AN EVESHAM farmer has been banned from keeping livestock for 10 years after an investigation found his cattle were being kept in poor conditions.
Martin Phillips, 74, a farmer of 5 Leysfield, Harvington, appeared at Worcester Magistrates’ Court last Thursday where he pleaded guilty to a single animal welfare offence.
The prosecution was brought by Worcestershire County Council’s Trading Standards Service following a joint investigation with the Animal and Plant Health Agency and the Rural Payments Agency.
The prosecution case only related to a single animal under Phillips’ care, but the case followed on from an earlier civil hearing involving the seizure of 57 cattle owned by Phillips.
At a hearing in June, the Magistrates Court made an order which allowed the County Council to sell the animals to recover some of the costs incurred from maintaining and seizing them.
Although Phillips had been advised on a number of previous occasions by Worcestershire Trading Standards, reports of issues with the health and poor keeping conditions of the cattle had continued over a period of time.
In sentencing Phillips, the Magistrates said they had taken into account the extent of the offending and in particular his personal circumstances.
The Magistrates concluded that a financial penalty was the appropriate sentence and having taken into account his limited finances a fine of £120 plus a victim surcharge of £30 was imposed.
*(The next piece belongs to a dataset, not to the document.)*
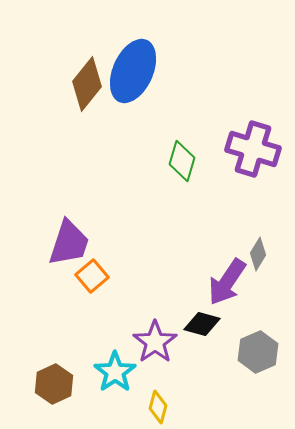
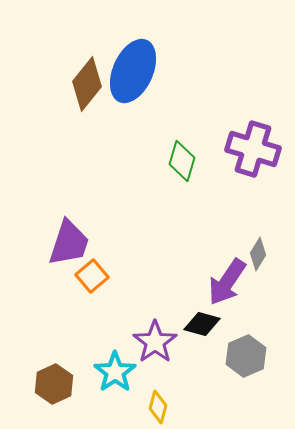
gray hexagon: moved 12 px left, 4 px down
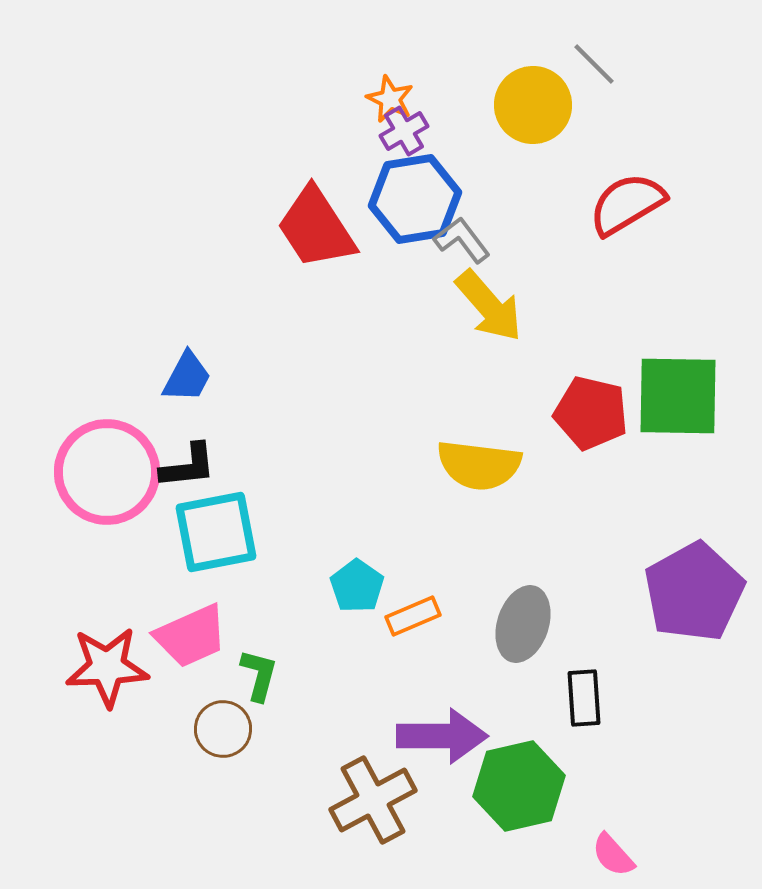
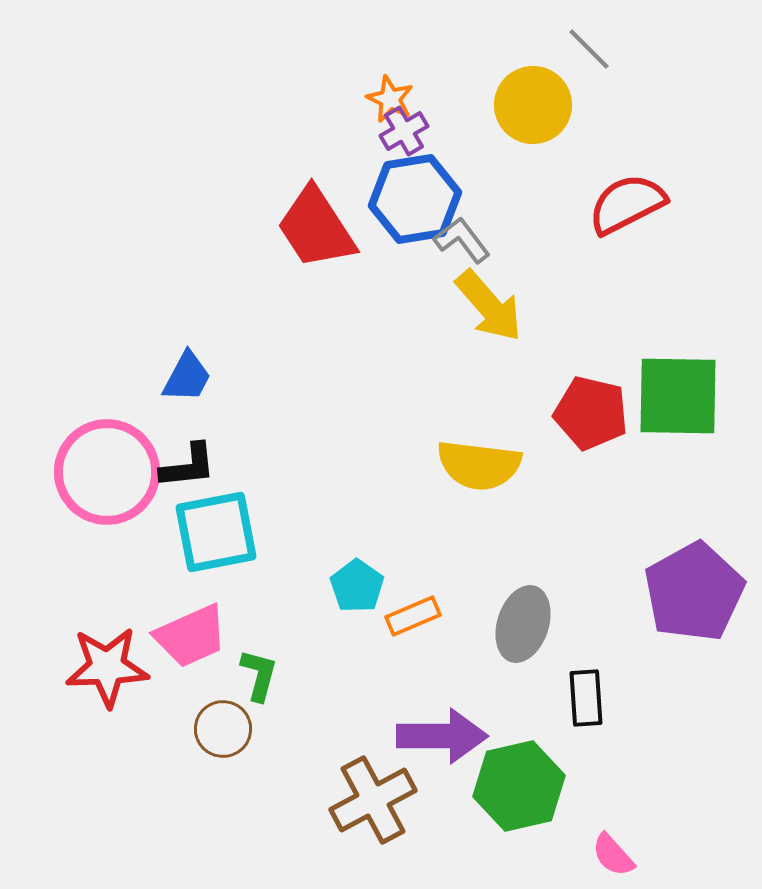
gray line: moved 5 px left, 15 px up
red semicircle: rotated 4 degrees clockwise
black rectangle: moved 2 px right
A contribution to costs of £1,350 was also ordered.
Philips was also handed a banning order which prevents him from keeping livestock for 10 years, with the exception of chickens.
Coun Lucy Hodgson, Worcestershire County Council’s Cabinet Member with responsibility for Trading Standards, said: “Experienced farmers should be aware of their responsibilities and take them seriously.
“Laws are in place to protect livestock, control disease and to ensure the safety of the wider food chain. We will not hesitate to investigate and where necessary prosecute farmers who contravene these laws.”